- [Texte affiché]
------

Papa ! Maman ! Ne touchez pas à mon image numérique !
1300 photos : c'est la moyenne de photos d'un enfant publiées en ligne avant ses 13 ans, sur ses comptes, ceux de ses parents ou de ses proches.
1300 photos : c’est la moyenne de photos d’un enfant publiées en ligne avant ses 13 ans, sur ses comptes, ceux de ses parents ou de ses proches. Dans un monde où la technologie est omniprésente, l'exposition excessive des plus jeunes sur les réseaux sociaux est devenue la norme. Alors même que l’âge requis pour s’inscrire sur les réseaux sociaux (15 ans) n’est pas atteint, l’enfant est déjà surexposé malgré lui. Et cette exposition précoce fait passer le chiffre à 70 000 contenus partagés dès qu’ils atteignent leur majorité !
Ce phénomène de diffusion excessive, désigné sous le terme anglais de "sharenting", (to share, partager et parenting, parentalité) est devenu une pratique banale pour de nombreux parents. Chaque étape de la vie de l'enfant, de ses premiers pas à son anniversaire, est désormais documentée et partagée par les parents sur Internet, souvent sans avoir conscience des répercussions sur le long terme.
Ainsi, prendre en photo et poster le dernier exploit du bambin, sa photo d'anniversaire ou même une simple grimace est devenue un geste quasi quotidien dans la vie de tout utilisateur de smartphone. Mais cette habitude de partager chaque moment de la vie de l'enfant soulève des questions importantes quant à la protection de la vie privée, la sécurité en ligne et l'impact psychologique que peut avoir cette exposition précoce à la sphère publique.
Alors que les réseaux sociaux donnent la possibilité de partager des moments de vie avec la famille et les amis, il est impératif de reconnaître les risques associés à cette pratique de "sharenting" : cybercriminalité, cyberharcèlement ou perte de l’estime de soi dès le plus jeune âge, lorsque des parents s’adonnent à des pratiques humiliantes ou dégradantes comme le « kid shaming ».
C’est en prenant conscience de leur implication que les parents peuvent mieux protéger la vie privée et le bien-être de leurs enfants d’un univers digital en constante évolution.
Et c’est tout l’intérêt de la nouvelle loi n°2024-120 du 19 février 2024 qui privilégie la pédagogie plutôt que la sanction. Elle vise à sensibiliser les parents sur les risques associés à la publication excessive de contenus mettant en scène leurs enfants sur les réseaux sociaux.
En renforçant les mesures de protection de la vie privée des mineurs en ligne, cette loi comble les lacunes et les vides juridiques qui ont émergé avec l'évolution des nouvelles technologies et habitudes des consommateurs numériques malgré une série de mesures législatives initiées régulièrement depuis 2020.
Dorénavant, les parents sont tenus d'être conscients des implications de leurs actions en ligne sur la vie privée et le bien-être de leurs enfants et doivent être les garants d’une meilleure protection des données personnelles de leur enfant mineur. En effet, cette nouvelle loi instaure un contrôle judiciaire accru des parents, pouvant conduire à la perte de l’autorité parentale sur le droit à l’image de l’enfant, si l’image et la dignité des enfants est atteinte dans l'espace numérique.

------

- [Jeu de données]
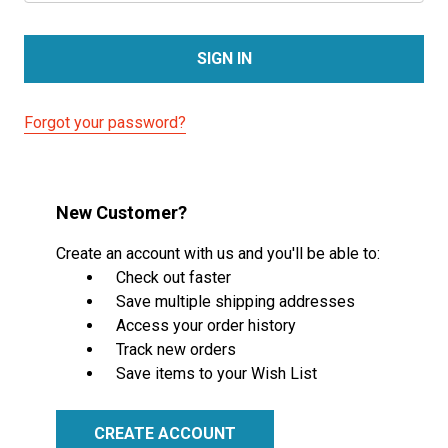
Forgot your password?
New Customer?
Create an account with us and you'll be able to:
Check out faster
Save multiple shipping addresses
Access your order history
Track new orders
Save items to your Wish List
CREATE ACCOUNT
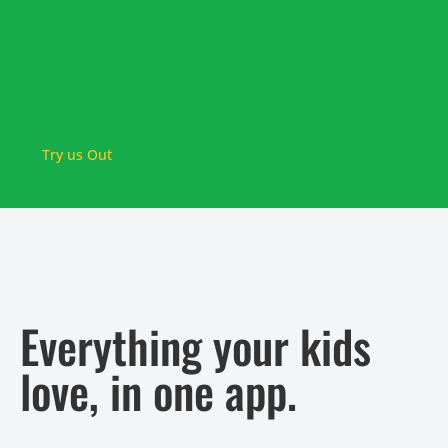
Try us Out
Everything your kids
love, in one app.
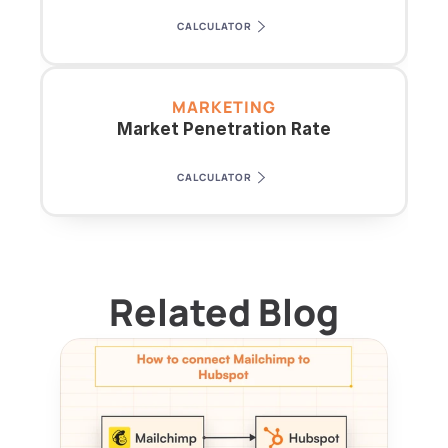
CALCULATOR
MARKETING
Market Penetration Rate
CALCULATOR
Related Blog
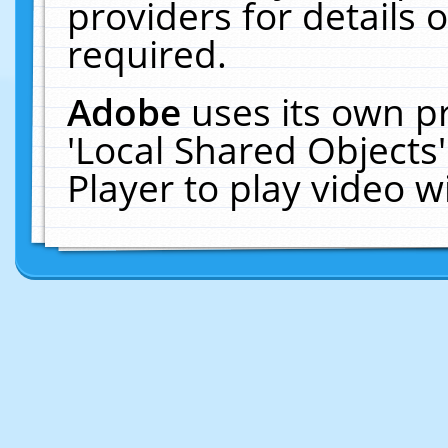
providers for details o
required.
Adobe
uses its own p
'Local Shared Objects
Player to play video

------

- [Exercice A] Dans le texte sur l'exposition des enfants en ligne, quels risques sont nommés juste après les mots « il est impératif de reconnaître les risques associés à cette pratique » ? Donnez-les sous forme de liste.
- [Exercice B] Résumez en deux phrases le texte sur l'exposition des enfants en ligne.
- [Exercice C] Reprenez le texte sur l'exposition des enfants en ligne à la suite de sa dernière phrase.

- [Résultat attendu A]
- la cybercriminalité
- le cyberharcèlement
- la perte de l'estime de soi dès le plus jeune âge

- [Résultat attendu B] Le « sharenting », qui consiste pour les parents à publier sur Internet chaque étape de la vie de leur enfant, aboutit en moyenne à 1 300 photos en ligne avant 13 ans et soulève des questions de vie privée, de sécurité et d'impact psychologique. La loi n° 2024-120 du 19 février 2024 privilégie la pédagogie pour sensibiliser les parents, tout en instaurant un contrôle judiciaire accru qui peut conduire à la perte de l'autorité parentale sur le droit à l'image de l'enfant.

- [Résultat attendu C]
Une analogie pertinente peut être établie avec le Règlement Général sur la Protection des Données (RGPD) où les parents pourraient être qualifiés de Responsables de traitement des données à caractère personnel de leur enfant mineur.
En assumant cette responsabilité, les parents s'engagent à garantir à leur enfant le droit effectif à l'oubli et à l'effacement des données personnelles. Cependant, les diffusions excessives et anarchiques d'images sur les réseaux sociaux ne permettent pas de garantir l’effectivité des droits d'accès pour l'enfant aux données publiées avant sa majorité numérique et légale. Même après cette date, les effets de ces publications peuvent parfois être irréversibles. Il revient donc aux grandes plateformes de réseaux sociaux à mettre à disposition des outils simples et efficaces pour permettre aux parents et aux majeurs de mieux contrôler leurs données en pouvant les effacer.
Cependant, du point de vue d’un réseau social la mise à disposition de mesures permettant d’identifier et d’effacer simplement les données personnelles est un véritable enjeu économique car ces dernières sont notamment valorisées sur le volume et la qualité des données qu’elles détiennent et qu’elles exploitent pour développer de nouvelles technologies.
En effet, c’est grâce à l’essor de ces données, qu’aujourd’hui l’intelligence artificielle générative explose et propose des applications comme la reconnaissance faciale, les deep fakes ou les filtres qui génèrent une nouvelle source de revenus très prometteurs. Elles ont donc tout intérêt à conserver leur appétit gargantuesque de données.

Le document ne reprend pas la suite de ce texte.